On the back of this, I went on to become a board member and CTO of the company that produced it (Cyberlife Technology Ltd., later Creature Labs). It also turned out that the scientific community was pretty interested in my work, and so, at various times, I’ve held research fellowships in cognitive science, psychology, biomimetics, and creative technologies.

Creature Labs eventually collapsed too, though, and yet again my career fell through the floor. Luckily, I had just been given two things that helped make up for the loss of self-esteem.

The first of these was an OBE, given to me by the Queen. This doesn’t mean much outside the UK, but as a qualification it added quite substantially to my second-grade swimming certificate. I was also later given an honorary doctorate, by the Open University.

The second thing was the opportunity to write my first book: Creation: life and how to make it, published by Weidenfeld & Nicolson, where I explored the meaning of life, the meaning of existence, and the nature of virtuality. This period in my life allowed me to meet and befriend a number of my intellectual heroes, which was wonderful. A year or two beforehand, I’d co-organized a scientific conference, to which I invited many of them. Much to my amazement, they all came. It was quite a week.

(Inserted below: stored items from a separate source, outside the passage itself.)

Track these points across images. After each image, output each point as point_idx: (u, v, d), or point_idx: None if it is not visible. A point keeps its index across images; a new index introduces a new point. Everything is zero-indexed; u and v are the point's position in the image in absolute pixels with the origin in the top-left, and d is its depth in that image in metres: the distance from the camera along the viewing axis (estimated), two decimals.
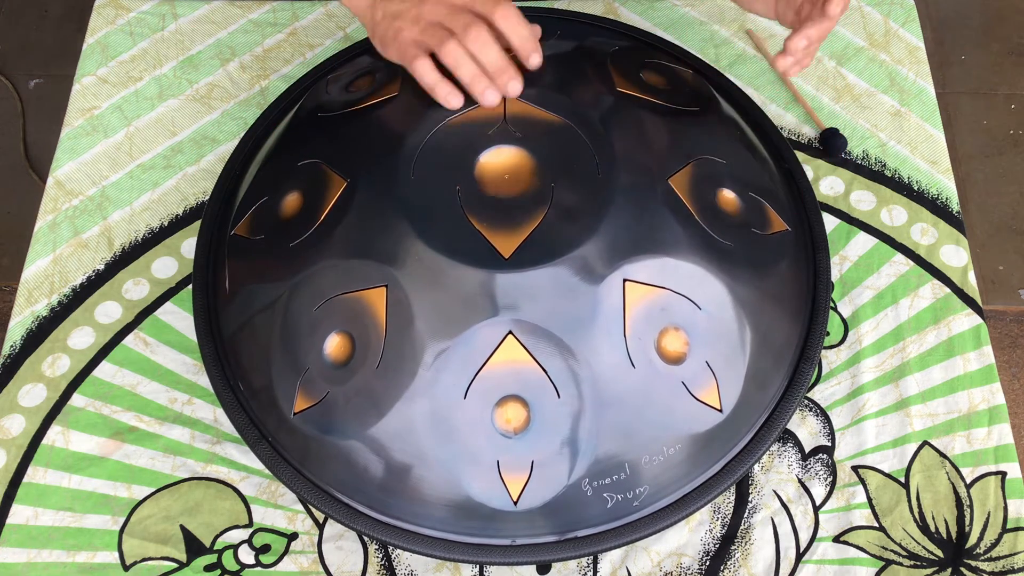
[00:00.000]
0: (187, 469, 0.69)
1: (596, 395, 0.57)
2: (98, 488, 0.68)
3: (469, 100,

But I was now unemployed (again), so what to do? I began to build a robot, because for some reason that seemed like a good idea at the time. One way or another, this work (which continued the theoretical work I’d done in Creatures) led to a NESTA Dream Time fellowship, and a second book (Growing Up with Lucy – How to build an android in twenty easy steps). Lucy the Robot eventually ended up in the permanent collection of the London Science Museum, which would have made nine year-old me very proud.

Another disaster, this time of my own doing, caused me to end up living on a different continent, and largely abandoning the life I had led before. But I have big ideas – about life, the universe and everything – and so, here I am, doing more or less what I’ve been doing since 1978. My thoughts have come on a long way over the past 50 years, even if my career has yet to start. I know that the things that interest me, also interest many other people. What does it mean to have a mind; to be a ‘me’ instead of just an ‘it’? I think I have some unique insights and experience regarding these things, and so it’s my duty to explore them. As an engineer, I test my ideas by building things. If they work, I was right, and if they don’t, I was wrong. If they even half work (and they certainly go that far), then I might at least be able to make something that people want to play with.